这是什么东西?如果已经看过源码的同学,亦或者有多年开发经验的人,自然不必多说。但如果没有,这里建议先看一下Android基础知识之Window(一)。
WindowManagerGlobal
从上篇文章末尾可以知道,View的添加、更新、删除操作是WindowManagerGlobal来实现的。那么我们就看看这三个方法到底做了什么吧!我们一段一段分析
// WindowManagerGlobal.java
public void addView(View view, ViewGroup.LayoutParams params,
Display display, Window parentWindow, int userId) {
if (view == null) {
throw new IllegalArgumentException("view must not be null");
}
if (display == null) {
throw new IllegalArgumentException("display must not be null");
}
if (!(params instanceof WindowManager.LayoutParams)) {
throw new IllegalArgumentException("Params must be WindowManager.LayoutParams");
}
final WindowManager.LayoutParams wparams = (WindowManager.LayoutParams) params;
if (parentWindow != null) {
parentWindow.adjustLayoutParamsForSubWindow(wparams);
} else {
// If there's no parent, then hardware acceleration for this view is
// set from the application's hardware acceleration setting.

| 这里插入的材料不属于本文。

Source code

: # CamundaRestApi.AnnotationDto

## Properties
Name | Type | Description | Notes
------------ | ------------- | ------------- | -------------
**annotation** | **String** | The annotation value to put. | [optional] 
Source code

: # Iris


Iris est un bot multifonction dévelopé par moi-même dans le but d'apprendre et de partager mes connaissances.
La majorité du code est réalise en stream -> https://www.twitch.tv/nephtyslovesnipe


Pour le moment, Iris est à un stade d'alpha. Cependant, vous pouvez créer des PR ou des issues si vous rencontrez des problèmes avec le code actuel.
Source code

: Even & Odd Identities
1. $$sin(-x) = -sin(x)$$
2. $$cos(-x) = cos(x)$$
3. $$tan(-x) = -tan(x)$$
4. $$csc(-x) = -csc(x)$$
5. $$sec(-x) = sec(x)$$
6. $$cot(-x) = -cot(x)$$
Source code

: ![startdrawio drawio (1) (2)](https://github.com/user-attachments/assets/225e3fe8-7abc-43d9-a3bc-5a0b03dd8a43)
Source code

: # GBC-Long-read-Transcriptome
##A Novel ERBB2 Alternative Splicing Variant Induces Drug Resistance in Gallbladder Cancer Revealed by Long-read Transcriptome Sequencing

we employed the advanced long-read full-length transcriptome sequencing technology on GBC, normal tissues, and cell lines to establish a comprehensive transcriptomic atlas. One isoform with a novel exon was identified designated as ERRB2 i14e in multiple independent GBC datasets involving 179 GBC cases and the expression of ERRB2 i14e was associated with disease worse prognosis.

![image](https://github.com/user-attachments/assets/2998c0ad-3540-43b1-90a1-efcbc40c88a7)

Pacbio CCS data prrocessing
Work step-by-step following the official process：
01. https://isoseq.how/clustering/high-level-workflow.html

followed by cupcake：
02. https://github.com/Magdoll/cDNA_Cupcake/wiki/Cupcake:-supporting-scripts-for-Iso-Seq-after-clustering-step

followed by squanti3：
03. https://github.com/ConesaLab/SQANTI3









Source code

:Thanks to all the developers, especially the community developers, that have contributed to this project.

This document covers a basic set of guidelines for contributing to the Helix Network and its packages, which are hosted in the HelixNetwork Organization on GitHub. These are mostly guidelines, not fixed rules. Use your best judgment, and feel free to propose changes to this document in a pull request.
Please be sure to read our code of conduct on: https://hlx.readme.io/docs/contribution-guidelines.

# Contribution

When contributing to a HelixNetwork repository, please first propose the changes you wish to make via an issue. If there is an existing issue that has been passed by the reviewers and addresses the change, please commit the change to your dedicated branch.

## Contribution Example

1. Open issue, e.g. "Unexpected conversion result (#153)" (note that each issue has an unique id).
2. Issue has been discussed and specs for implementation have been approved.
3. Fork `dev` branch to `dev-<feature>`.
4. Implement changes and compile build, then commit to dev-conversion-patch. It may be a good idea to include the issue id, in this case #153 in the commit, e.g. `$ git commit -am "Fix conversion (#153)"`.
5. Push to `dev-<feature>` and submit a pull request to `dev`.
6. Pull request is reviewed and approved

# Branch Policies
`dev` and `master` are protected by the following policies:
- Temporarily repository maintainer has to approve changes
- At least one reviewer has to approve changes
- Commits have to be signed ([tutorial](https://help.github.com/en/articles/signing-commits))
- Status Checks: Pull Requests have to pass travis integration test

final Context context = view.getContext();
if (context != null
&& (context.getApplicationInfo().flags
& ApplicationInfo.FLAG_HARDWARE_ACCELERATED) != 0) {
wparams.flags |= WindowManager.LayoutParams.FLAG_HARDWARE_ACCELERATED;
}
}
ViewRootImpl root;
View panelParentView = null;
/** 省略 **/
if (windowlessSession == null) {
root = new ViewRootImpl(view.getContext(), display);
} else {
root = new ViewRootImpl(view.getContext(), display,
windowlessSession, new WindowlessWindowLayout());
}
// (1)view设置layoutparams参数
view.setLayoutParams(wparams);
// (2)添加view、root、wparams到它们各自的集合中去
mViews.add(view);
mRoots.add(root);
mParams.add(wparams);
// do this last because it fires off messages to start doing things
try {
// (3)root(ViewRootImpl)调用它的setView方法
root.setView(view, wparams, panelParentView, userId);
} catch (RuntimeException e) {
final int viewIndex = (index >= 0) ? index : (mViews.size() - 1);
// BadTokenException or InvalidDisplayException, clean up.
if (viewIndex >= 0) {
removeViewLocked(viewIndex, true);
}
throw e;
}
}
先看添加view,平常使用ViewGroup#addView会传递View和params两个参数,在这里的addView方法中,我们也可以看到(1),把传入的layoutParams设置给传入的view。接着(2)管理了三个集合,用来存储添加的view、root(ViewRootImpl)、params。最后(3)调用创建的ViewRootImpl的setView方法,把addView接收的大部分的参数传递给它。这里我们第一次接触到了ViewRootImpl这个类。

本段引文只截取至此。